### EXERCISE
Set down all of the entries word for word, omitting the images they contain.

### RECORDS TO PROCESS
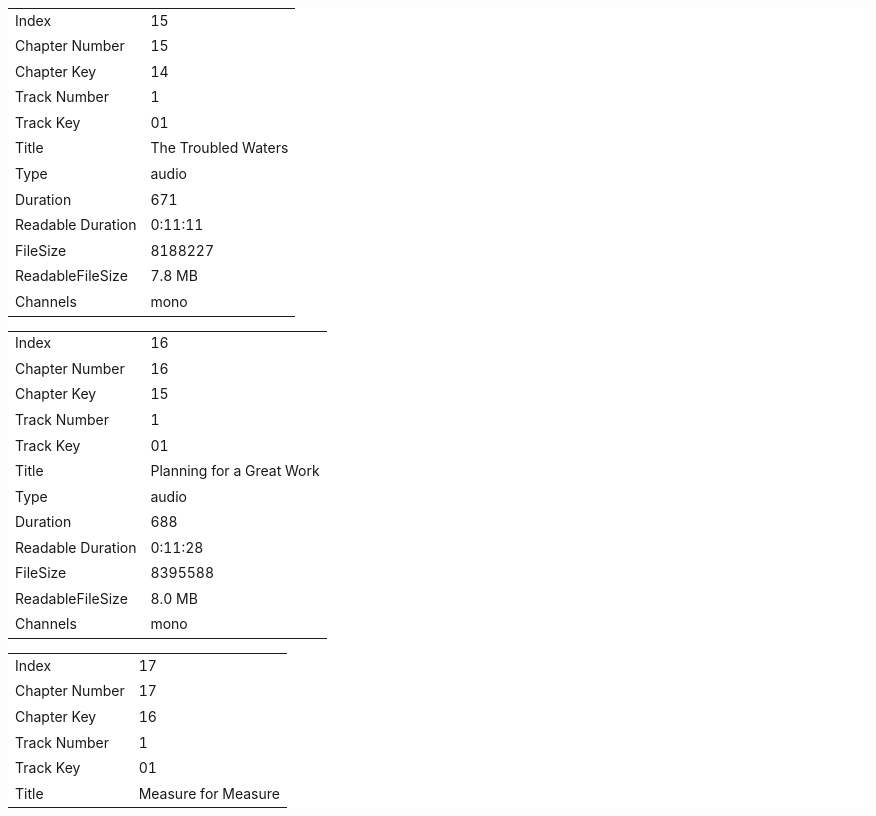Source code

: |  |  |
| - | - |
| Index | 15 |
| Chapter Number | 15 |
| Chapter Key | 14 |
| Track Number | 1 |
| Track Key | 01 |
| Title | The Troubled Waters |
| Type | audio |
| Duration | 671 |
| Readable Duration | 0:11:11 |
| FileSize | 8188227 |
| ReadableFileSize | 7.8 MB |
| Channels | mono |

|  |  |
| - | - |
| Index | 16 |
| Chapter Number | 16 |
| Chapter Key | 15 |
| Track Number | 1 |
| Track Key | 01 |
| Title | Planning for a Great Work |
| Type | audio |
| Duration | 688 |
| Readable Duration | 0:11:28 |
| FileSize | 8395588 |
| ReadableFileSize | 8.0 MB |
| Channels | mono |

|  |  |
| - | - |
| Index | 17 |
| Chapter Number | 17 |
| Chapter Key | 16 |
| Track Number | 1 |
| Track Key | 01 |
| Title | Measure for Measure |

### TASK RESPONSE
Source code

: |  |  |
| - | - |
| Index | 15 |
| Chapter Number | 15 |
| Chapter Key | 14 |
| Track Number | 1 |
| Track Key | 01 |
| Title | The Troubled Waters |
| Type | audio |
| Duration | 671 |
| Readable Duration | 0:11:11 |
| FileSize | 8188227 |
| ReadableFileSize | 7.8 MB |
| Channels | mono |

|  |  |
| - | - |
| Index | 16 |
| Chapter Number | 16 |
| Chapter Key | 15 |
| Track Number | 1 |
| Track Key | 01 |
| Title | Planning for a Great Work |
| Type | audio |
| Duration | 688 |
| Readable Duration | 0:11:28 |
| FileSize | 8395588 |
| ReadableFileSize | 8.0 MB |
| Channels | mono |

|  |  |
| - | - |
| Index | 17 |
| Chapter Number | 17 |
| Chapter Key | 16 |
| Track Number | 1 |
| Track Key | 01 |
| Title | Measure for Measure |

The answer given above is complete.